Vladimir Putin's time in Dresden, Germany, as a young KGB officer has come under scrutiny in a book claiming there is reason to believe he was in alleged close contact with an anti-West "far-left terrorist" cell.
In excerpts of the book "Putin's People: How the KGB Took Back Russia and Then Took On the West" by Catherine Belton, and posted by Politico, Putin's work in the 1980s was far from uneventful as he has claimed.
"When Putin became president of Russia, the legendary chief of the Stasi's foreign intelligence arm Markus Wolf and Putin's former KGB colleagues took care to stress that he had been a nobody when he served in Dresden," Belton wrote.
Stasi was the East German secret police, which worked with the KGB on intelligence operations.
But conversations with Stasi and KGB colleagues suggest Putin's years in Dresden might have been invaluable training in his work sowing chaos in Western politics, Belton wrote.

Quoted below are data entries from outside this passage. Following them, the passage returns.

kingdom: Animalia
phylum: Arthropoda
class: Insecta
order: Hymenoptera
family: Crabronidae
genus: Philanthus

"[O]ne firsthand account also suggests the downplaying of Putin's activities in Dresden was also cover for another mission — one beyond the edge of the law," she wrote.
"According to a former member of the Red Army Faction, the far-left terrorist group in West Germany, who claimed to have met him in Dresden, Putin had worked in support of members of the group, which sowed terror across West Germany in the seventies and eighties," she wrote.
"[S]upport for international terrorism became one of the most important services the Stasi rendered to the KGB," Belton wrote, citing a a paper by a former Soviet analyst at the CIA.
According to Belton, after the fall of the Wall, the West German authorities believed the Stasi had provided only refuge and false identities to Red Army Faction members. But as prosecutors continued to investigate the Stasi's role, they found evidence of a much deeper collaboration. Yet, she wrote, "there was no political will to root out the evils of GDR's past and bring the Stasi men to trial."
Belton wrote one former Red Army Faction member said in the years Putin served in East Germany, Dresden became a meeting place for the group "about half a dozen times."
"Far from taking the backseat role often ascribed to him during his Dresden years, Putin would be among the leaders in these meetings, the former Red Army member claimed, with one of the Stasi generals taking orders from him," Belton wrote.
"As the Red Army Faction sowed chaos across West Germany in a series of vicious bomb attacks, their activities became a key part of KGB attempts to disrupt and destabilize the West, the former member of the terror group claimed."
Belton wrote the former Red Army Faction member’s story "is near-impossible to verify" since former comrades are either in prison or dead. Others allegedly involved in the meetings back then have disappeared.
A close Putin ally from the KGB vigorously denied the claim of a connection between the KGB and the Red Army Faction, or any other European terrorist group, Belton wrote.